EhLINEs and EhSINEs have altered expression in the nonvirulent Entamoeba species/strains. (A) Diagrammatic representation of the sequence data for EhLINE1. E. histolytica Rahman data obtained by sequence analysis and E. dispar SAW760 obtained from BLASTN analysis versus genome sequence data. The numbers above the lines represent nucleotide positions, and the reverse transcriptase domain in ORF2 is noted. The shading is indicative of the nucleotide identity (▩, ≥95% identity; ░⃞, >90% nucleotide identity; , >85% nucleotide identity; □, <80% nucleotide identity).
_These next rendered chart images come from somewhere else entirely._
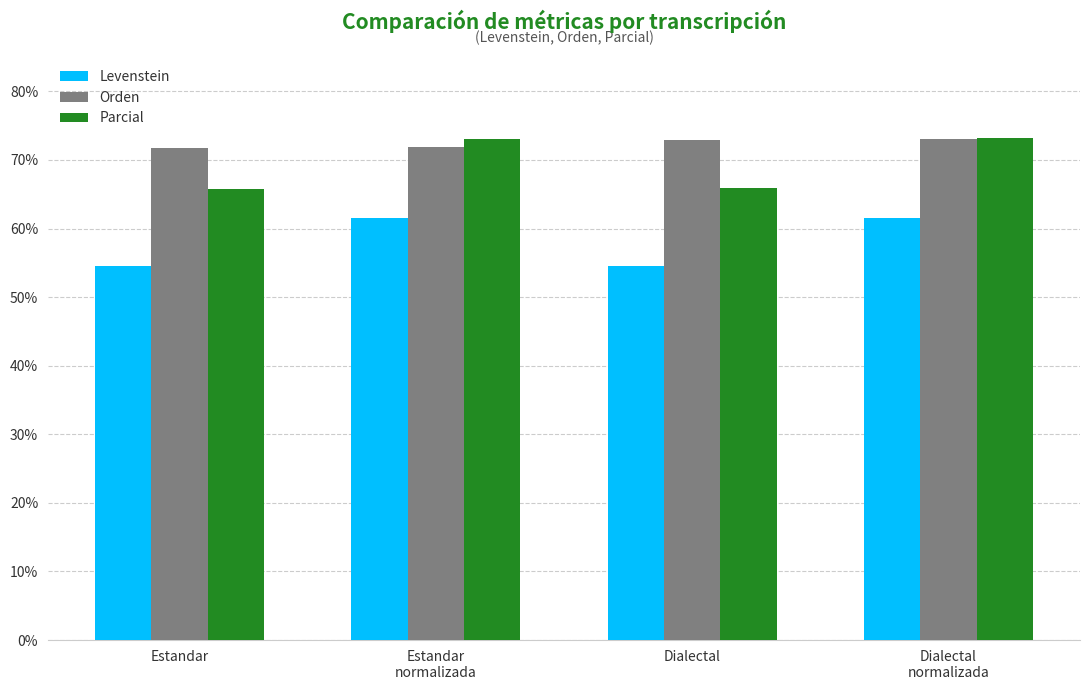

What is the greatest value displayed?

73.2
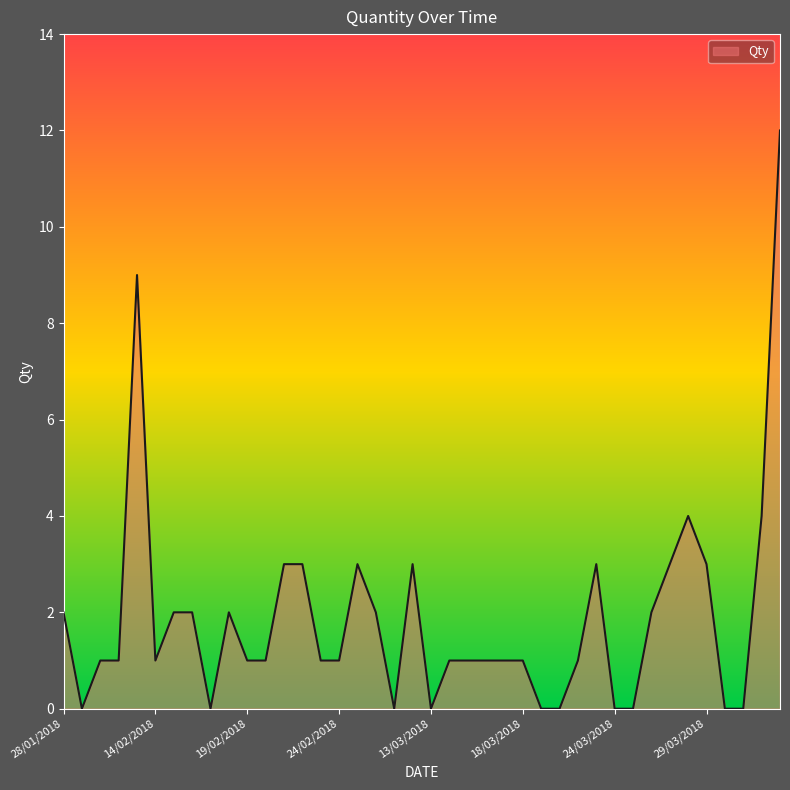

What is the greatest value displayed?

12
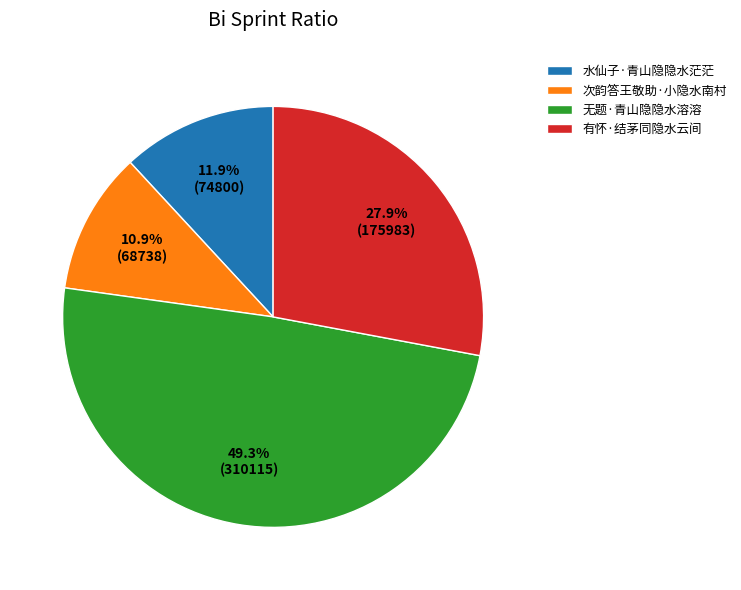

What is the smallest slice in the pie chart?

次韵答王敬助·小隐水南村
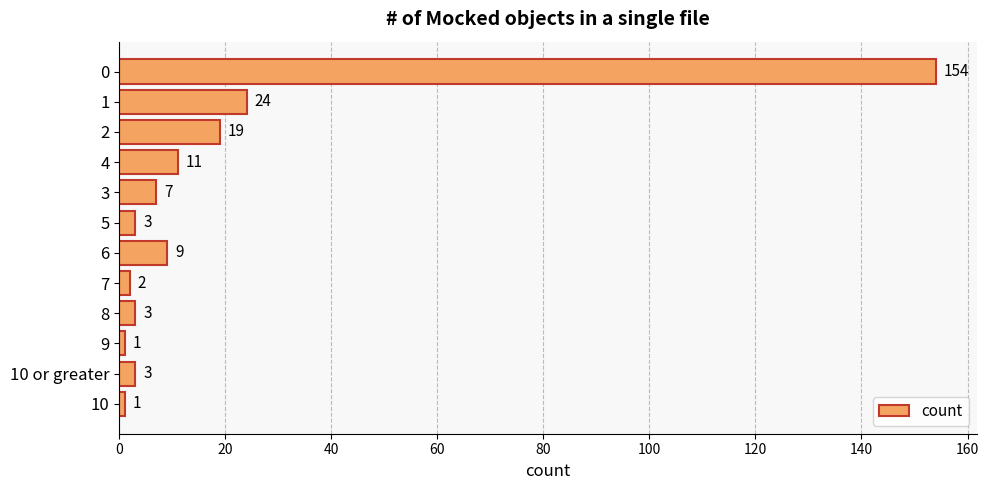

Reading top to bottom, transcribe all the data shown in this chart.

154	24	19	11	7	3	9	2	3	1	3	1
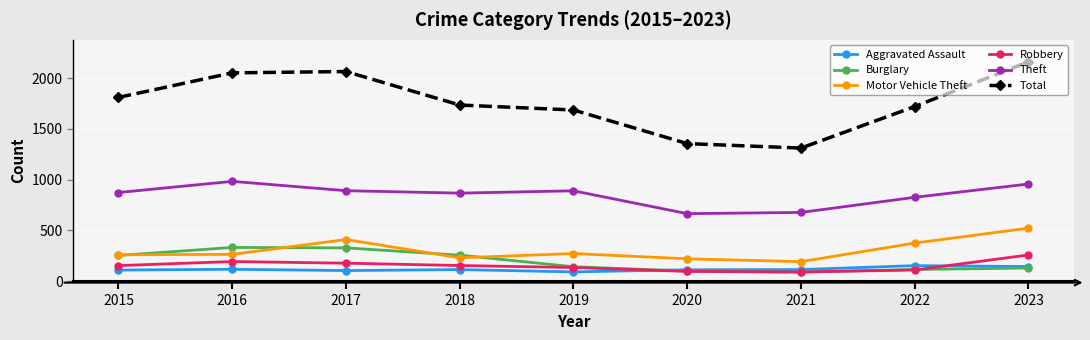

What is the difference between the Motor Vehicle Theft values at 2019 and 2017?

138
No high-homology hit was found for ORF1 in E. dispar SAW760; however, a 1,600-bp region encompassing the reverse transcriptase domain showed 85% identity in E. dispar SAW760. (B) The average expression levels of EhLINE and EhSINE in E. histolytica Rahman and E. dispar SAW760 relative to those in E. histolytica HM-1:IMSS are shown. For each element, 50 clones with the highest similarity to the consensus sequence for each EhLINE or EhSINE were used. The copy number (adapted from Bakre et al. [5]), median BLASTN E-value for the 50 clones with highest homology, and genomic sequence similarity are also displayed. Expression levels that are significantly different from that of E. histolytica HM-1:IMSS are labeled by an asterisk and denote a P value of <0.05.

FIG. 5.

Diagrammatic representation of the sequence data for the genes with differential expression levels in the nonvirulent species/strains. The shading is indicative of the nucleotide identity (▩, ≥95% identity; ░⃞, >90% nucleotide identity; , >85% nucleotide identity; , >80% nucleotide identity; □, <80% nucleotide identity). ×, stop codons; ▵, mutated stop or start codons.